ТЕКСТ:
==================================================
Сент-Бёв оказал колоссальное воздействие на умы современников и на последующее поколение французских литераторов. На рубеже XIX—XX веков Марсель Пруст в своей книге «Против Сент-Бёва» спорил с покойным критиком, как с актуальным автором. Его высоко оценивал Пушкин, посвятивший сборникам стихов Сент-Бёва целую статью (которая, впрочем, показывает, что наш поэт был плохим судьёй во французской словесности). Русским эквивалентом Сент-Бёва можно считать Виссариона Белинского — не по направленности писаний, но по месту в общественной и литературной жизни своего времени.
Итак, в 1827 году сошлись два человека, каждый из которых был первым в своей сфере. Гюго властвовал в поэзии и прозе. Сент-Бёв — в критике. Он был начитан, очень эрудирован, обладал тонким умом, но собственно творческих сил не имел. Талантливый критик и литературовед, Сент-Бёв пытался писать стихи (например, первый и самый известный его сборник «Жизнь, стихи и мысли Жозефа Делорма») и романы («Сладострастие»), но не смог войти с ними в историю французской литературы. Сознание собственной творческой беспомощности порождало в отношении Гюго — человека беспредельной созидательной мощи — острое чувство зависти, пусть даже и неосознаваемой. Как писал Гюго в старости, «Сент-Бёв не был поэтом и никогда не мог мне этого простить». Но это проявилось позже. Первые три года знакомства казались полными самого искреннего взаимного расположения.
==================================================
[Строки данных]
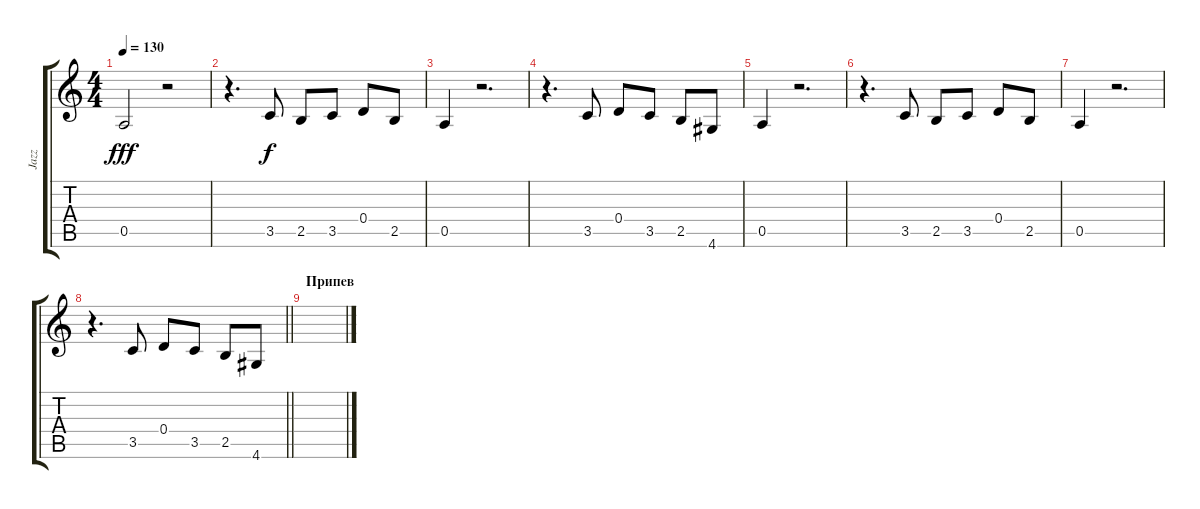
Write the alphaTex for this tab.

\track ("Jazz " "Jazz ") {instrument electricguitarjazz}
\staff {score tabs}
\tuning (E4 B3 G3 D3 A2 E2) {hide}
\ts (4 4)
\tempo 130
\clef g2
\ks c
0.5.2{dy fff} r.2 |
r.4{d} 3.5.8{dy f} 2.5.8 3.5.8 0.4.8 2.5.8 |
0.5.4 r.2{d} |
r.4{d} 3.5.8 0.4.8 3.5.8 2.5.8 4.6.8 |
0.5.4 r.2{d} |
r.4{d} 3.5.8 2.5.8 3.5.8 0.4.8 2.5.8 |
0.5.4 r.2{d} |
\barLineRight lightlight
r.4{d} 3.5.8 0.4.8 3.5.8 2.5.8 4.6.8 |
\section ("" "Припев")
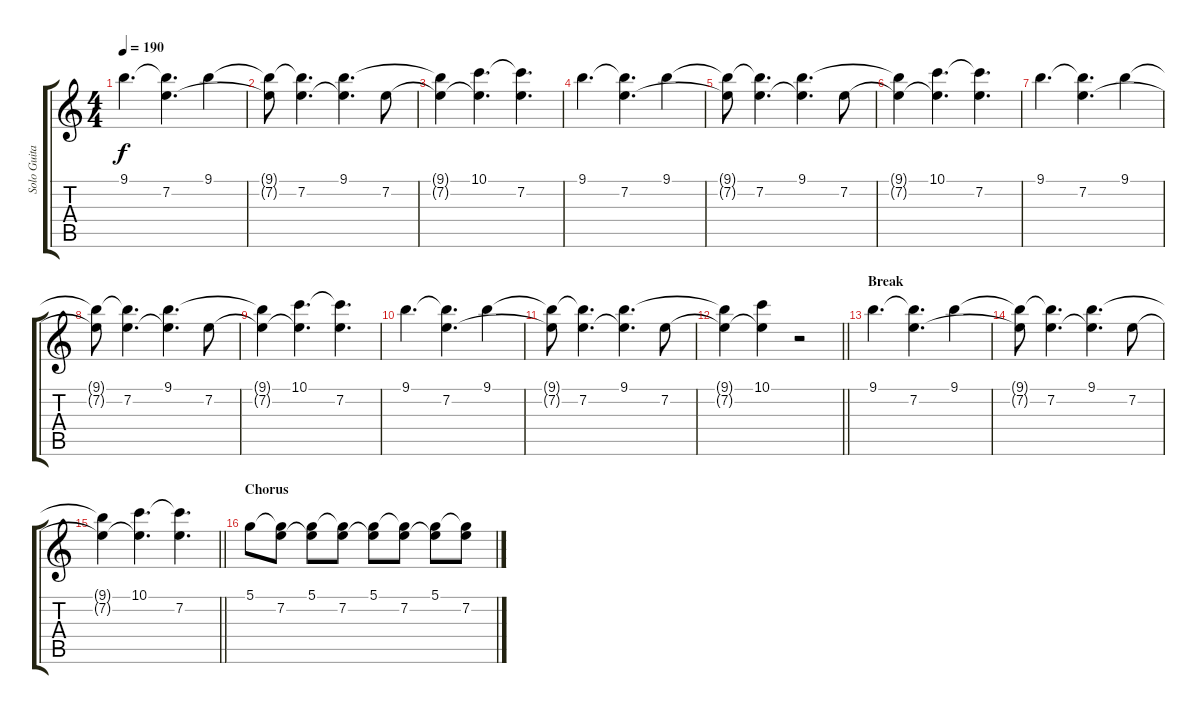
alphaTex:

\track ("Solo Guitar" "Solo Guita") {instrument distortionguitar}
\staff {score tabs}
\tuning (D4 A3 F3 C3 G2 C2) {hide}
\ts (4 4)
\tempo 190
\clef g2
\ks c
9.1.4{d dy f balance 0} (9.1{t} 7.2).4{d} 9.1.4 |
(9.1{t} 7.2{t}).8 (9.1{t} 7.2).4{d} (9.1 7.2{t}).4{d} 7.2.8 |
(9.1{t} 7.2{t}).4 (10.1 7.2{t}).4{d} (10.1{t} 7.2).4{d} |
9.1.4{d balance 0} (9.1{t} 7.2).4{d} 9.1.4 |
(9.1{t} 7.2{t}).8 (9.1{t} 7.2).4{d} (9.1 7.2{t}).4{d} 7.2.8 |
(9.1{t} 7.2{t}).4 (10.1 7.2{t}).4{d} (10.1{t} 7.2).4{d} |
9.1.4{d balance 0} (9.1{t} 7.2).4{d} 9.1.4 |
(9.1{t} 7.2{t}).8 (9.1{t} 7.2).4{d} (9.1 7.2{t}).4{d} 7.2.8 |
(9.1{t} 7.2{t}).4 (10.1 7.2{t}).4{d} (10.1{t} 7.2).4{d} |
9.1.4{d balance 0} (9.1{t} 7.2).4{d} 9.1.4 |
(9.1{t} 7.2{t}).8 (9.1{t} 7.2).4{d} (9.1 7.2{t}).4{d} 7.2.8 |
\barLineRight lightlight
(9.1{t} 7.2{t}).4 (10.1 7.2{t}).4 r.2 |
\section ("" "Break")
9.1.4{d balance 0} (9.1{t} 7.2).4{d} 9.1.4 |
(9.1{t} 7.2{t}).8 (9.1{t} 7.2).4{d} (9.1 7.2{t}).4{d} 7.2.8 |
\barLineRight lightlight
(9.1{t} 7.2{t}).4 (10.1 7.2{t}).4{d} (10.1{t} 7.2).4{d} |
\section ("" "Chorus")
5.1.8{balance 8} (5.1{t} 7.2).8 (5.1 7.2{t}).8 (5.1{t} 7.2).8 (5.1 7.2{t}).8 (5.1{t} 7.2).8 (5.1 7.2{t}).8 (5.1{t} 7.2).8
==================================================
ФОРМУЛИРОВКИ ЗАДАНИЙ:
(A) Перепишите дословно фрагмент текста о Сент-Бёве и Гюго от слов «Итак, в 1827» до слов «искреннего взаимного расположения.».
(B) Выпишите из записей каждую строку, где встречается слово «instrument», учитывая регистр букв.

ОТВЕТЫ ПО ЗАДАНИЯМ:
(A)
Итак, в 1827 году сошлись два человека, каждый из которых был первым в своей сфере. Гюго властвовал в поэзии и прозе. Сент-Бёв — в критике. Он был начитан, очень эрудирован, обладал тонким умом, но собственно творческих сил не имел. Талантливый критик и литературовед, Сент-Бёв пытался писать стихи (например, первый и самый известный его сборник «Жизнь, стихи и мысли Жозефа Делорма») и романы («Сладострастие»), но не смог войти с ними в историю французской литературы. Сознание собственной творческой беспомощности порождало в отношении Гюго — человека беспредельной созидательной мощи — острое чувство зависти, пусть даже и неосознаваемой. Как писал Гюго в старости, «Сент-Бёв не был поэтом и никогда не мог мне этого простить». Но это проявилось позже. Первые три года знакомства казались полными самого искреннего взаимного расположения.

(B)
\track ("Jazz " "Jazz ") {instrument electricguitarjazz}
\track ("Solo Guitar" "Solo Guita") {instrument distortionguitar}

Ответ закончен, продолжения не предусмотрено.